Что же может побудить человека к соблюдению этого закона? Разум, только разум – отвечает Кант. Даже нравственную самооценку, удовлетворение от сознания своей добродетели Кант объявляет «утонченным себялюбием» и отвергает в качестве нравственного мотива; ведь для того, рассуждает он, чтобы исполнение морального закона приносило ни от чего не зависимое удовлетворение, необходимо уже иметь понятие о добре и зле. «Впрочем, – пишет Кант, – я вовсе не отрицаю, что так как благодаря свободе человеческая воля непосредственно определяема моральным законом, то и более частое исполнение (его) …может в конце концов субъективно породить чувство удовлетворенности собой.
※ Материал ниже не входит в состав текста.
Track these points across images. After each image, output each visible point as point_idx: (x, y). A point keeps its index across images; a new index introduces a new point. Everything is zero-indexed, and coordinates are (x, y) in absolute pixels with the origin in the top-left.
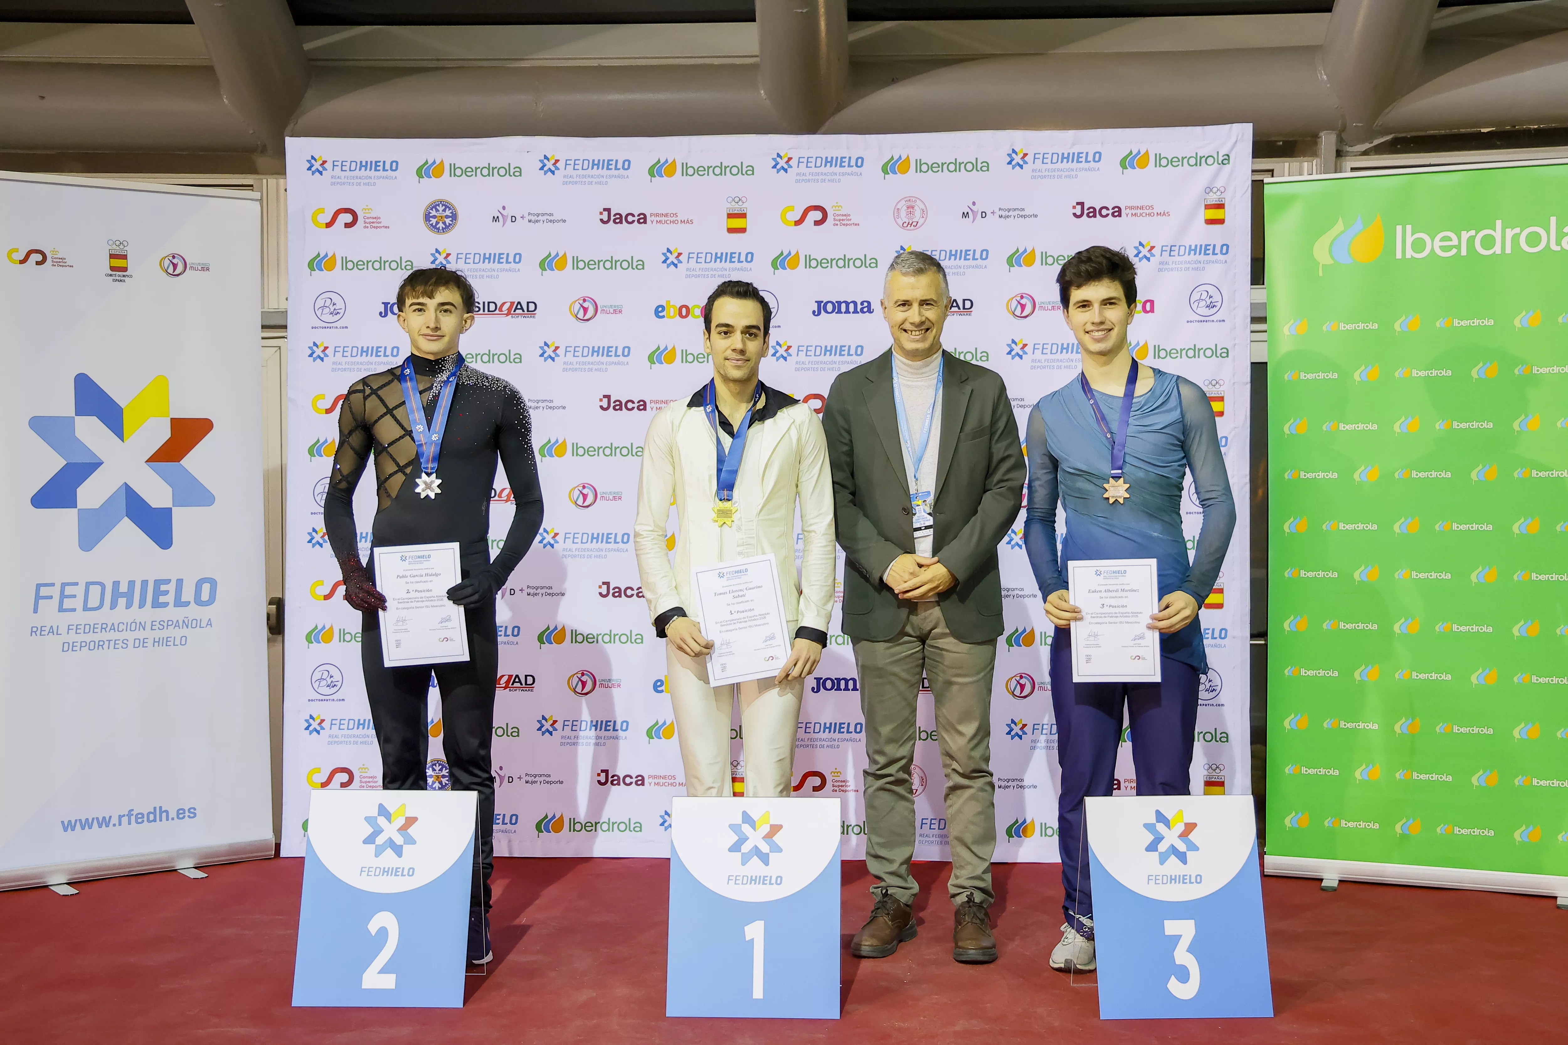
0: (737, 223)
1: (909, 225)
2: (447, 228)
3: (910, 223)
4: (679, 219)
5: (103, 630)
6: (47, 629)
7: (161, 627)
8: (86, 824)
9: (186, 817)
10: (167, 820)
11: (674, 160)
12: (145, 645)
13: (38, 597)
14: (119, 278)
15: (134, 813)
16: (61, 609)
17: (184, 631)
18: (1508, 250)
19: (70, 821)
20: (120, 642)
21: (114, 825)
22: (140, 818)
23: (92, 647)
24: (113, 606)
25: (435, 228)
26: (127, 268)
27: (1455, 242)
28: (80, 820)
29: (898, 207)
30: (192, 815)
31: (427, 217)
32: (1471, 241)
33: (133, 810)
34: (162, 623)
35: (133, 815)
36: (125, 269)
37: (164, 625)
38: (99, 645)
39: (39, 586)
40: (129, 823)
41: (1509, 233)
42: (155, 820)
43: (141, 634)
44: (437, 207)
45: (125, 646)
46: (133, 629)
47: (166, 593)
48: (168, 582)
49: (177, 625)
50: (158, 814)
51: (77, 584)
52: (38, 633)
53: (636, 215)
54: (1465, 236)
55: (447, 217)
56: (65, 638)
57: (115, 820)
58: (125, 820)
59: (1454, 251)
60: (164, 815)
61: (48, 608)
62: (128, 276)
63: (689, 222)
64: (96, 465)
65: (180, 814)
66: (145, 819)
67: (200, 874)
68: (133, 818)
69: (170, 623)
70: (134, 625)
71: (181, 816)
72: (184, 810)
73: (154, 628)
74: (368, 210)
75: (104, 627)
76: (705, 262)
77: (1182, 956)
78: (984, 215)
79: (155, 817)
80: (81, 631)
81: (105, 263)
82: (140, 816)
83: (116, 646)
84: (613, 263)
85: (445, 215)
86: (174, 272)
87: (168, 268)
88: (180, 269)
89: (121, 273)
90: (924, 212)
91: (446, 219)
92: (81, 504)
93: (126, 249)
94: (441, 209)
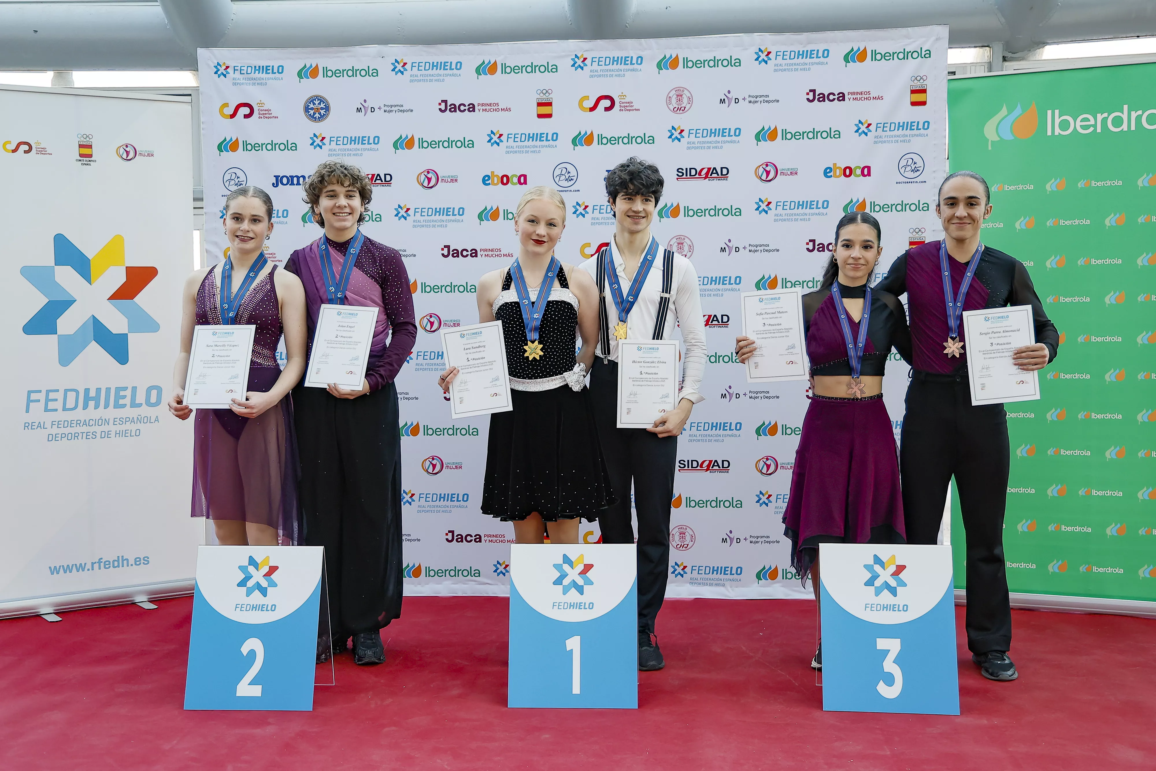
0: (545, 110)
1: (679, 110)
2: (322, 118)
3: (679, 108)
4: (500, 107)
5: (78, 425)
6: (36, 424)
7: (121, 423)
8: (68, 569)
9: (142, 564)
10: (127, 566)
11: (496, 61)
12: (109, 436)
13: (29, 401)
14: (86, 163)
15: (103, 560)
16: (46, 410)
17: (139, 426)
18: (1133, 128)
19: (55, 567)
20: (90, 434)
21: (88, 570)
22: (107, 565)
23: (69, 438)
24: (85, 407)
25: (312, 118)
26: (92, 155)
27: (1092, 122)
28: (63, 566)
29: (669, 96)
30: (146, 562)
31: (307, 109)
32: (1104, 121)
33: (102, 559)
34: (121, 419)
35: (102, 562)
36: (90, 156)
37: (123, 421)
38: (75, 436)
39: (29, 393)
40: (100, 569)
41: (1134, 115)
42: (118, 566)
43: (105, 428)
44: (314, 101)
45: (94, 437)
46: (100, 424)
47: (124, 397)
48: (125, 389)
49: (133, 421)
50: (120, 562)
51: (58, 391)
52: (30, 427)
53: (467, 105)
54: (1100, 117)
55: (322, 109)
56: (50, 431)
57: (89, 566)
58: (96, 566)
59: (1092, 129)
60: (125, 562)
61: (37, 408)
62: (93, 161)
63: (508, 110)
64: (70, 302)
65: (138, 561)
66: (111, 565)
67: (153, 606)
68: (102, 565)
69: (128, 419)
70: (100, 421)
71: (138, 563)
72: (140, 558)
73: (115, 423)
74: (262, 104)
75: (78, 423)
76: (521, 141)
77: (889, 666)
78: (737, 101)
79: (119, 564)
80: (62, 426)
81: (75, 152)
82: (107, 563)
83: (88, 437)
84: (450, 143)
85: (320, 107)
86: (127, 157)
87: (122, 154)
88: (131, 155)
89: (87, 159)
90: (690, 100)
91: (321, 111)
92: (60, 331)
93: (91, 140)
94: (317, 102)
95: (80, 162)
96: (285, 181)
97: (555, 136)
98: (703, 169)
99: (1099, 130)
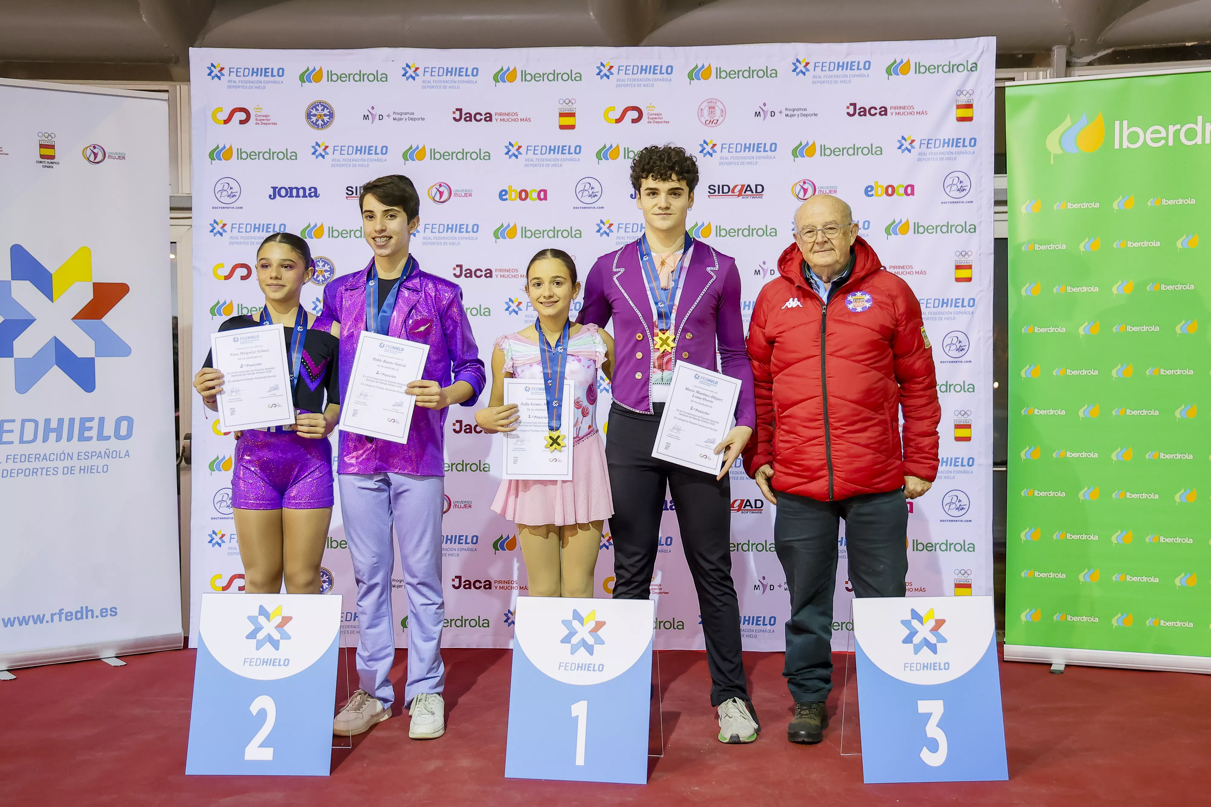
0: (567, 121)
1: (711, 123)
2: (325, 125)
3: (712, 121)
4: (519, 117)
5: (37, 459)
7: (86, 457)
8: (23, 621)
9: (109, 615)
10: (92, 617)
11: (515, 68)
12: (73, 472)
14: (48, 165)
15: (64, 612)
17: (106, 461)
18: (1207, 141)
19: (9, 618)
20: (51, 470)
21: (47, 622)
22: (69, 616)
23: (27, 474)
24: (45, 439)
25: (315, 125)
26: (55, 156)
27: (1163, 134)
28: (18, 618)
30: (113, 614)
31: (309, 116)
32: (1177, 133)
33: (63, 609)
34: (87, 453)
35: (63, 613)
36: (53, 157)
37: (88, 455)
38: (33, 472)
40: (60, 620)
41: (1209, 127)
42: (82, 618)
43: (69, 463)
44: (317, 107)
45: (55, 473)
46: (62, 458)
47: (90, 428)
48: (91, 419)
49: (100, 455)
50: (84, 613)
51: (14, 421)
53: (483, 114)
54: (1172, 129)
55: (325, 115)
56: (4, 466)
57: (48, 618)
58: (56, 617)
59: (1163, 142)
60: (90, 613)
62: (56, 163)
63: (528, 120)
64: (30, 321)
65: (104, 612)
66: (74, 617)
67: (120, 663)
68: (63, 616)
69: (94, 454)
70: (63, 455)
71: (104, 614)
72: (106, 609)
73: (80, 458)
74: (259, 109)
75: (37, 457)
76: (541, 154)
77: (933, 730)
78: (773, 114)
79: (82, 615)
80: (18, 460)
81: (36, 152)
82: (69, 614)
83: (48, 473)
84: (464, 155)
85: (324, 113)
86: (95, 160)
87: (90, 156)
88: (100, 157)
89: (49, 161)
90: (723, 112)
91: (324, 117)
92: (16, 354)
93: (53, 140)
94: (320, 108)
95: (41, 164)
96: (283, 192)
97: (578, 149)
98: (736, 186)
99: (1171, 143)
Скорее, это наша обязанность вызывать и культивировать это чувство, которое, собственно, одно только и заслуживает название морального чувства; но из него нельзя выводить понятие долга, иначе мы должны были бы мыслить себе чувство закона, как такового, и делать предметом ощущения то, что можно мыслить только разумом» (там же, с. 358–359). Но в таком случае естественно возникает вопрос, каким же образом чистый разум может быть практическим, т.е. переходить в чувственность, мотивировать? Ответа на этот вопрос, согласно Канту, не существует, «…и все усилия и старания найти такое объяснение тщетны» (там же, с. 308). Таким образом, между нравственным законом как всеобщим и чувственной тканью человеческих поступков как единичным Кант воздвигает непреодолимый барьер.

Барьер этот необходим Канту для того, чтобы обосновать полную автономию нравственного мотива от какой бы то ни было чувственности. Саму же чувственность он не дифференцирует: и нравственное удовлетворение и чисто телесное наслаждение попадают у него в один и тот же «категориальный круг». Вместе с тем очевидно, что нравственное удовлетворение, будучи чувственным, тем не менее совершенно автономно от всякой чувственности, замкнутой на единичные «эго-потребности» индивида; оно, таким образом, имеет всеобщий характер. Для Канта же всякая чувственность в конечном итоге есть лишь причина зла («человек от природы зол»).

Следует выделить и еще одну формальную характеристику, которой Кант оснащает свой практический императив, – идею человечества; «поступай так, – пишет он, – чтобы ты всегда относился к человечеству и в своем лице, и в лице всякого другого также как к цели и никогда не относился бы к нему только как к средству» (там же, с. 270). Эта идея позволяет ему отделить свой императив от требования «аскетического альтруизма» (непротивления злу). Так, наказание преступника, недопустимое с точки зрения евангельского всепрощения, вполне согласуется с практическим императивом, поскольку преступивший закон не является воплощением человечества.